WHAT YOU NEED TO DO:
Your job is to return every line in the data holding the string "down".

+ + + + +

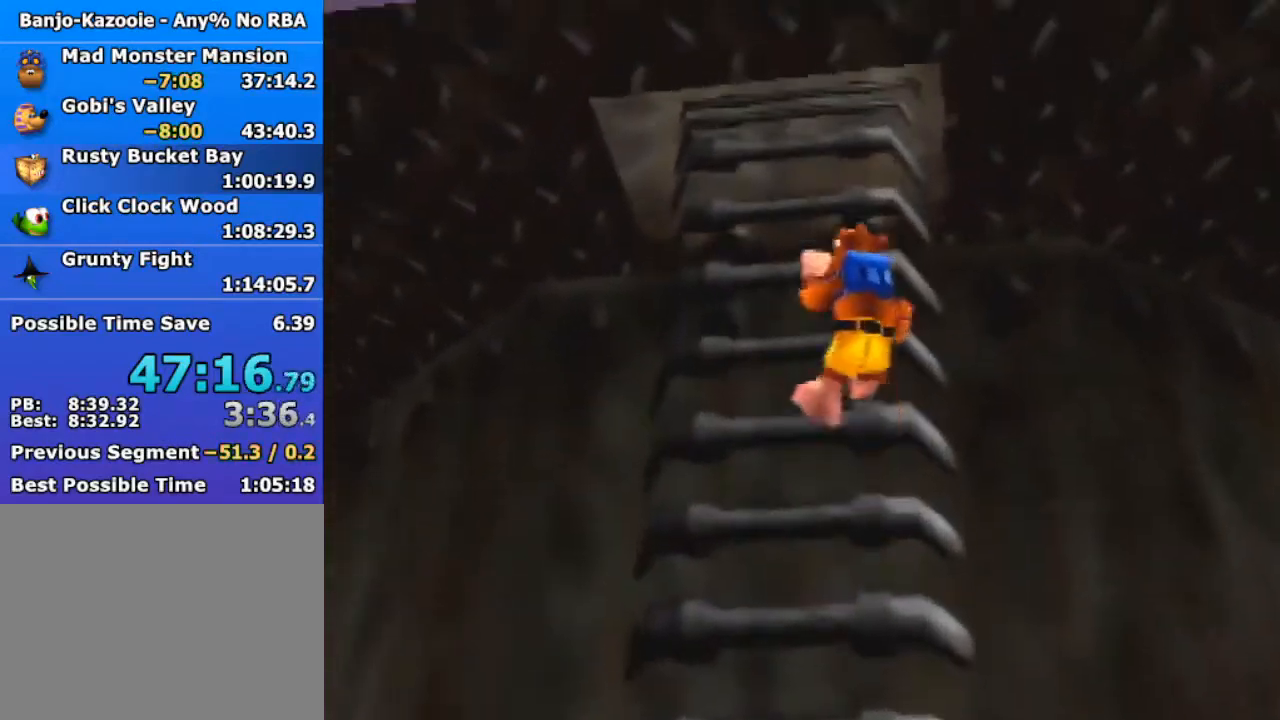
{"buttons": ["Z"], "left_stick": "up-right", "events": [[300, "left_stick", "up-right"], [400, "A", "down"], [467, "A", "up"]]}
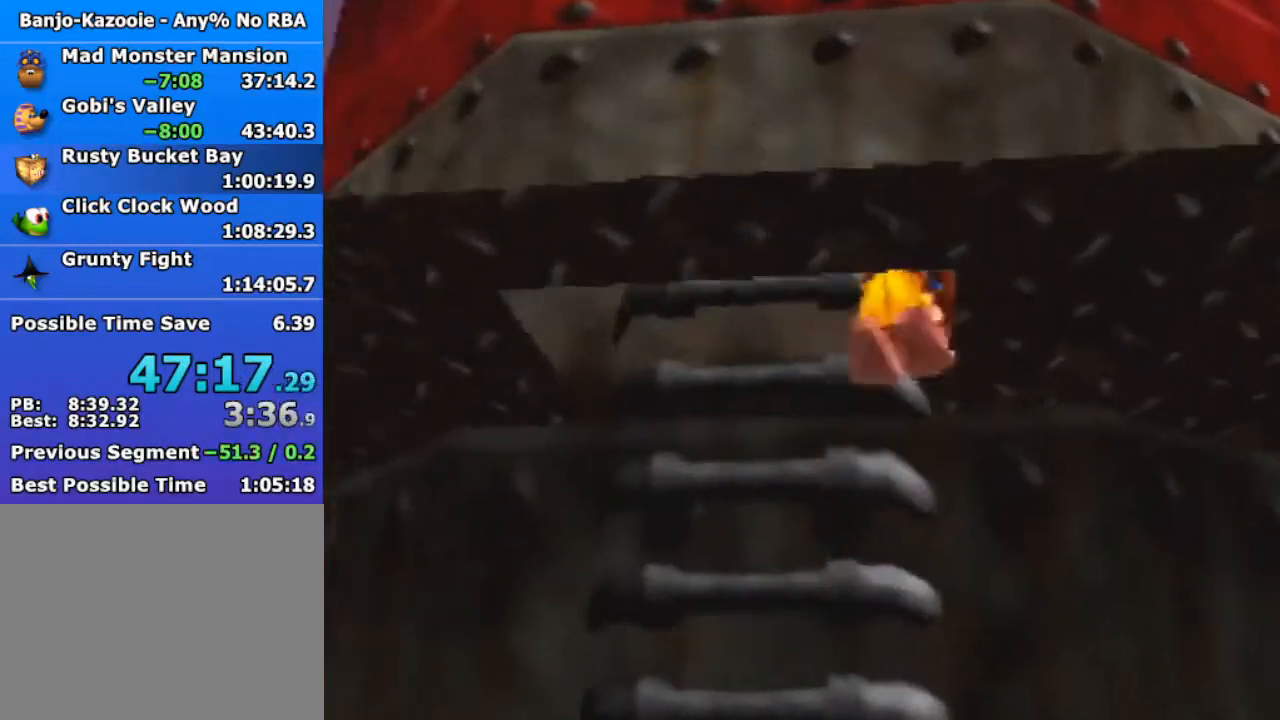
{"buttons": ["Z"], "left_stick": "up-right", "events": [[33, "A", "down"], [100, "A", "up"], [233, "C_LEFT", "down"], [300, "C_LEFT", "up"]]}
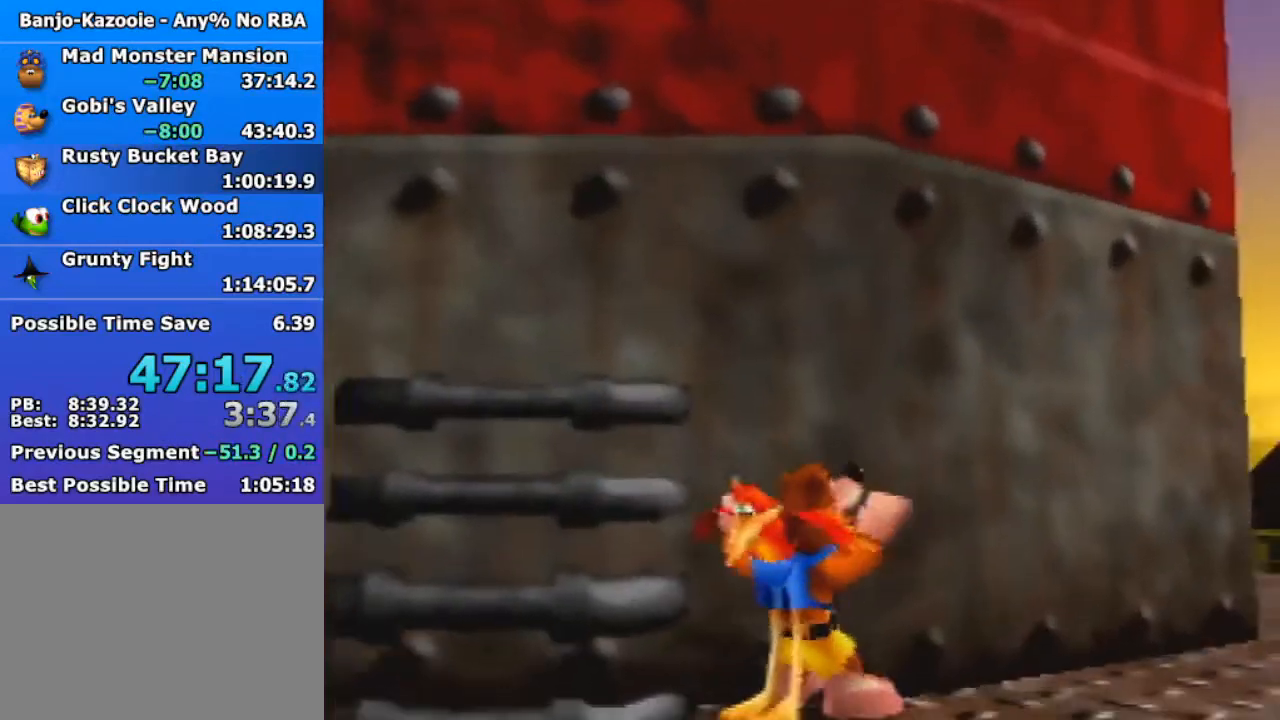
{"buttons": ["Z"], "left_stick": "up-right", "events": [[267, "A", "down"], [400, "A", "up"]]}
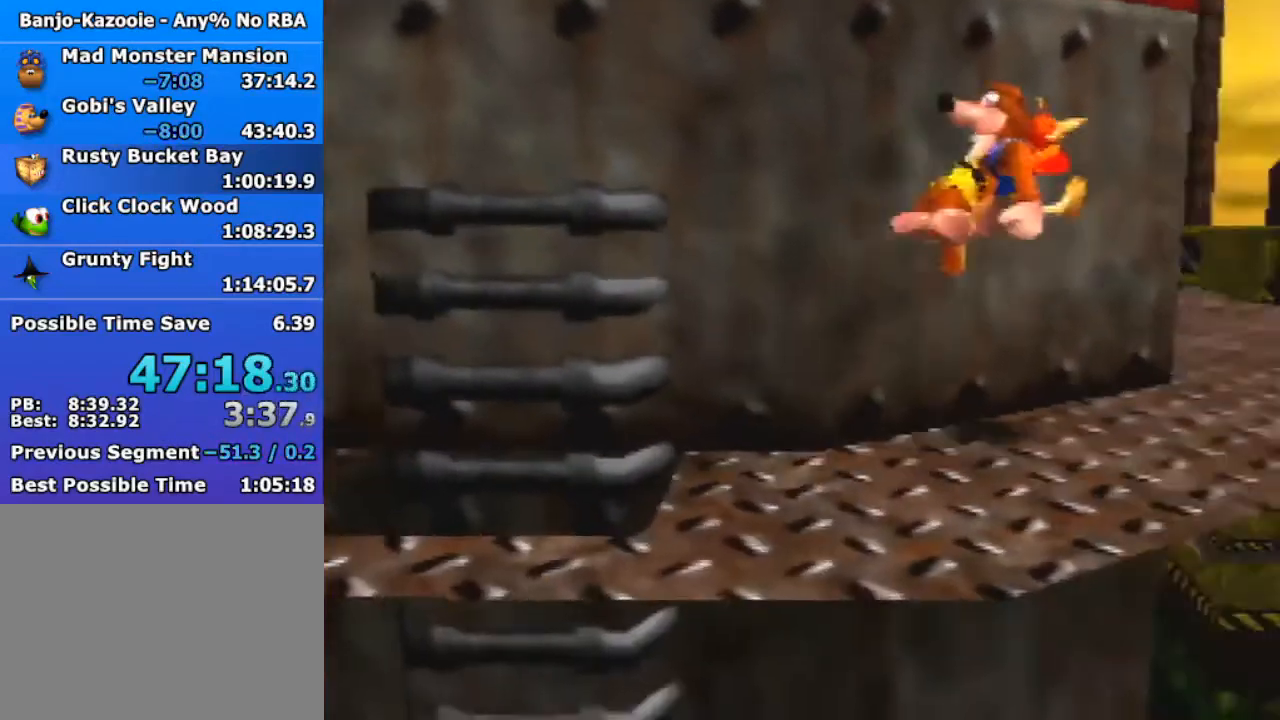
{"buttons": ["Z"], "left_stick": "up-right", "events": [[67, "C_RIGHT", "down"], [200, "C_RIGHT", "up"]]}
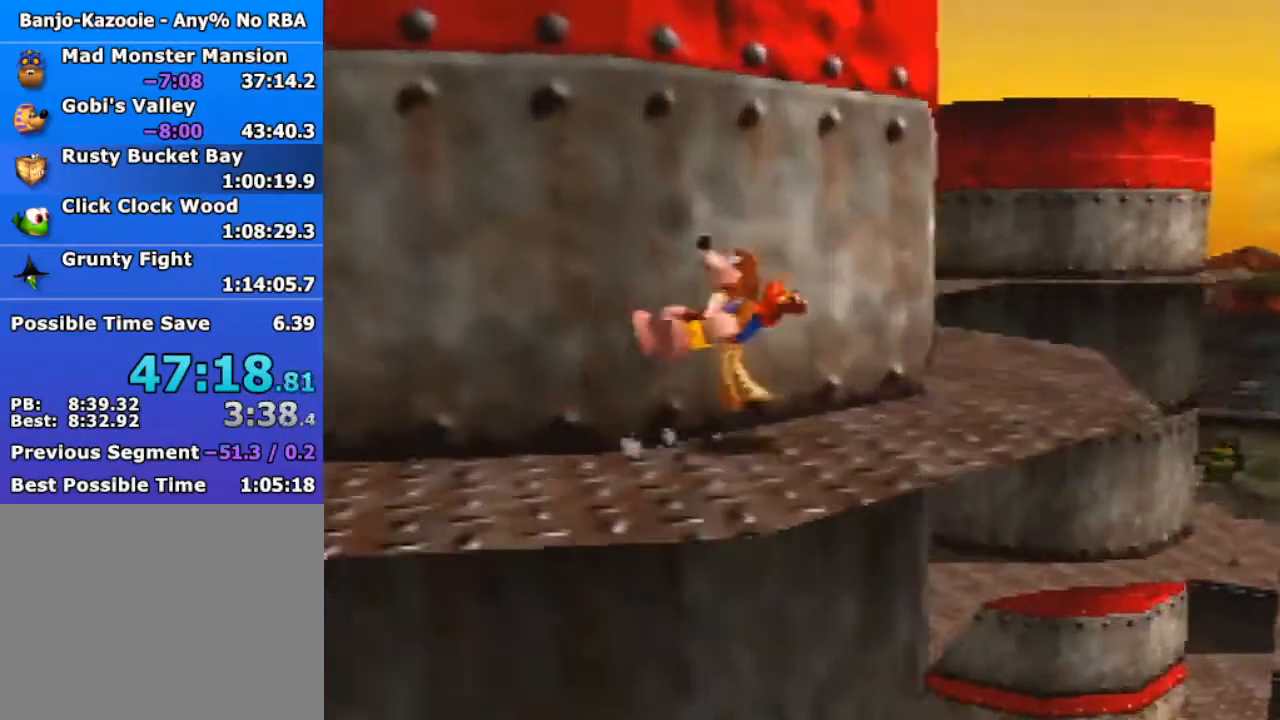
{"buttons": ["Z"], "left_stick": "up", "events": [[433, "left_stick", "up"]]}
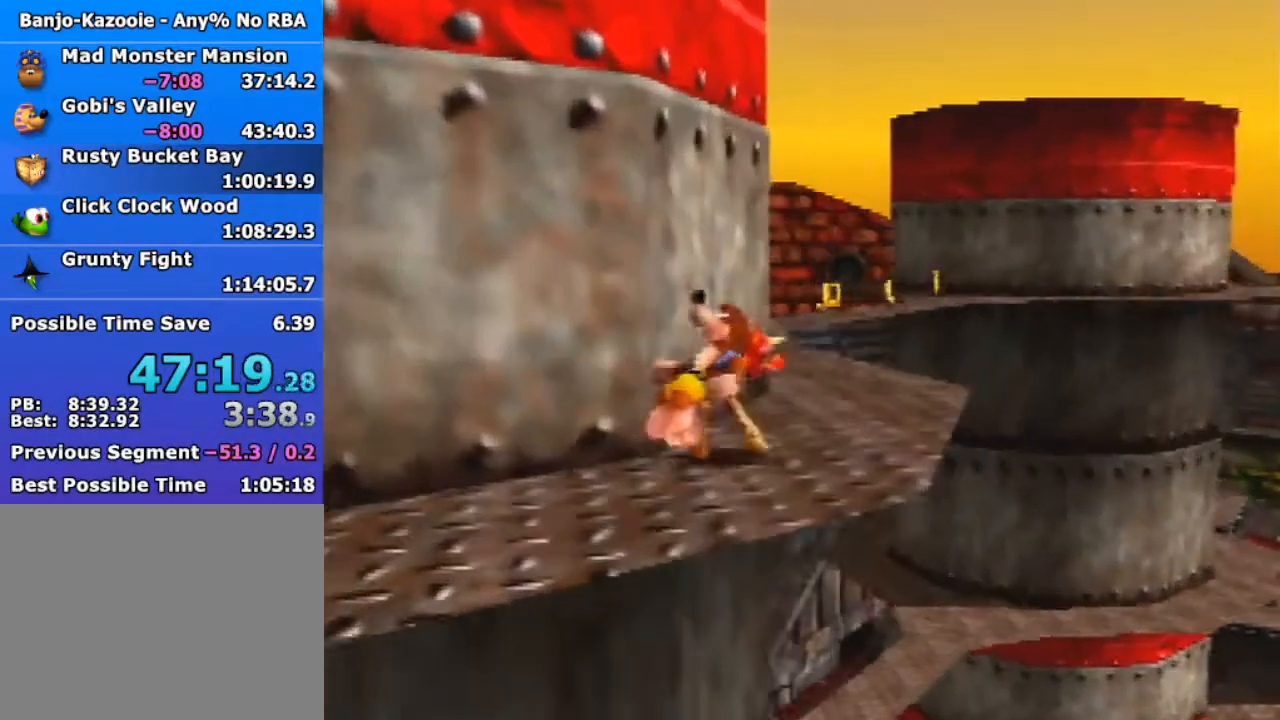
{"buttons": ["Z"], "left_stick": "up", "events": [[133, "A", "down"], [200, "A", "up"]]}
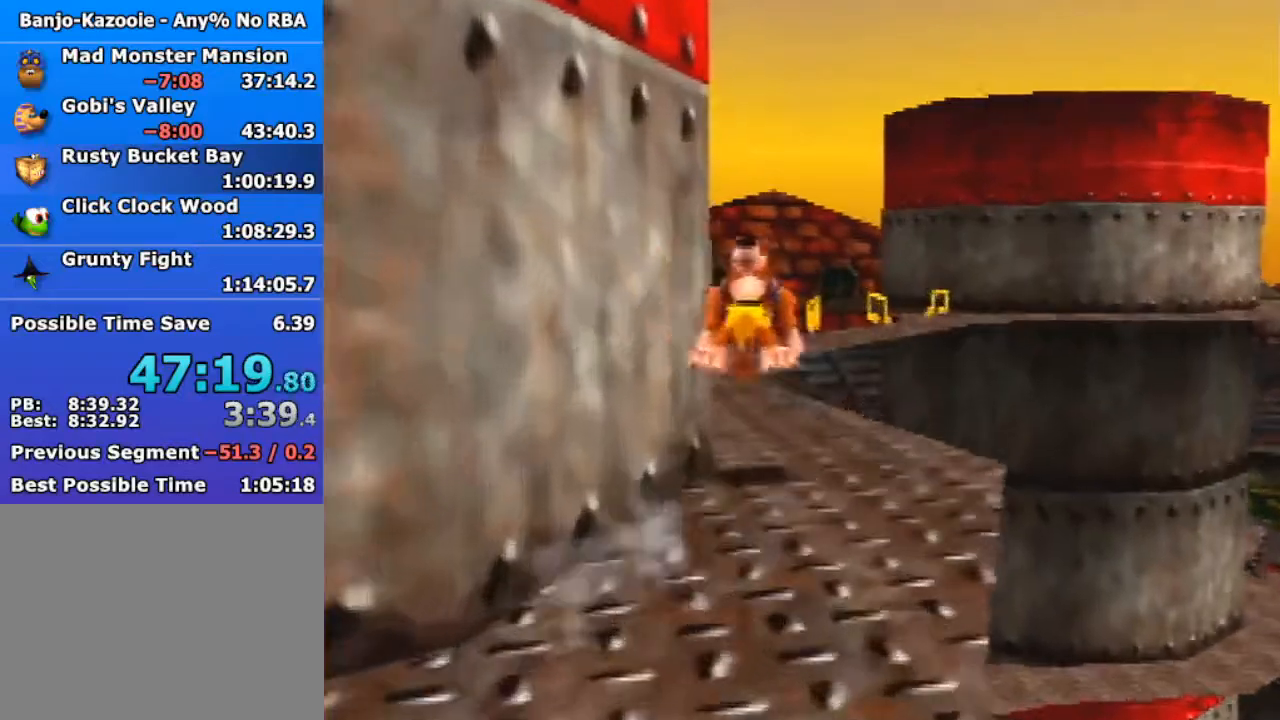
{"buttons": ["A", "Z"], "left_stick": "up", "events": [[333, "R1", "down"], [467, "A", "down"], [500, "R1", "up"]]}
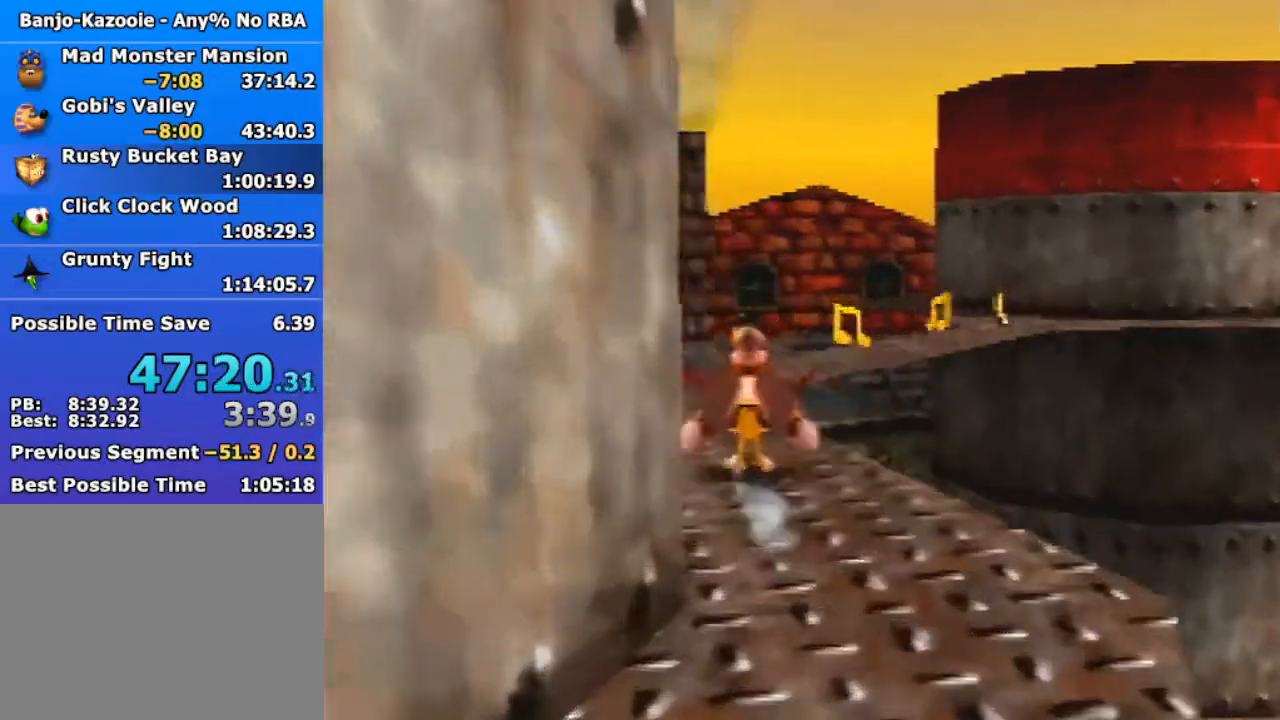
{"buttons": ["Z"], "left_stick": "up", "events": [[367, "A", "up"]]}
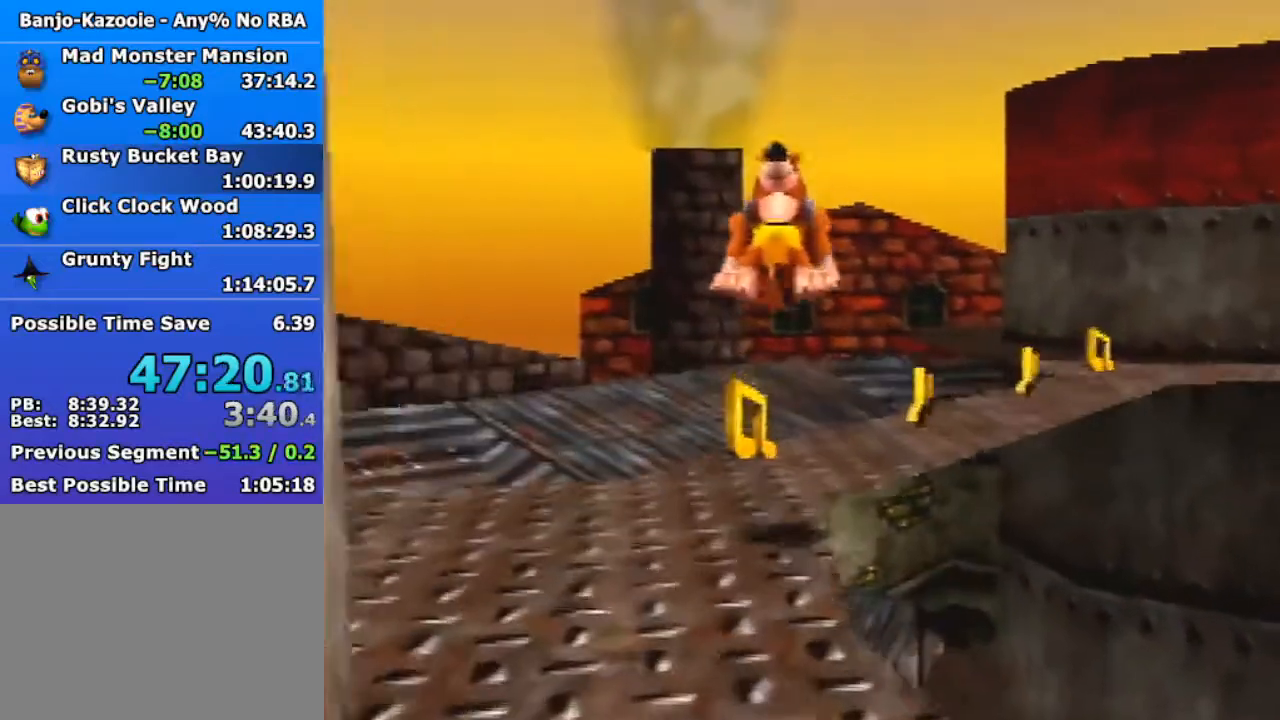
{"buttons": ["Z"], "left_stick": "up-right", "events": [[333, "left_stick", "up-right"]]}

+ + + + +

WRITTEN SOLUTION:
{"buttons": ["Z"], "left_stick": "up-right", "events": [[300, "left_stick", "up-right"], [400, "A", "down"], [467, "A", "up"]]}
{"buttons": ["Z"], "left_stick": "up-right", "events": [[33, "A", "down"], [100, "A", "up"], [233, "C_LEFT", "down"], [300, "C_LEFT", "up"]]}
{"buttons": ["Z"], "left_stick": "up-right", "events": [[267, "A", "down"], [400, "A", "up"]]}
{"buttons": ["Z"], "left_stick": "up-right", "events": [[67, "C_RIGHT", "down"], [200, "C_RIGHT", "up"]]}
{"buttons": ["Z"], "left_stick": "up", "events": [[133, "A", "down"], [200, "A", "up"]]}
{"buttons": ["A", "Z"], "left_stick": "up", "events": [[333, "R1", "down"], [467, "A", "down"], [500, "R1", "up"]]}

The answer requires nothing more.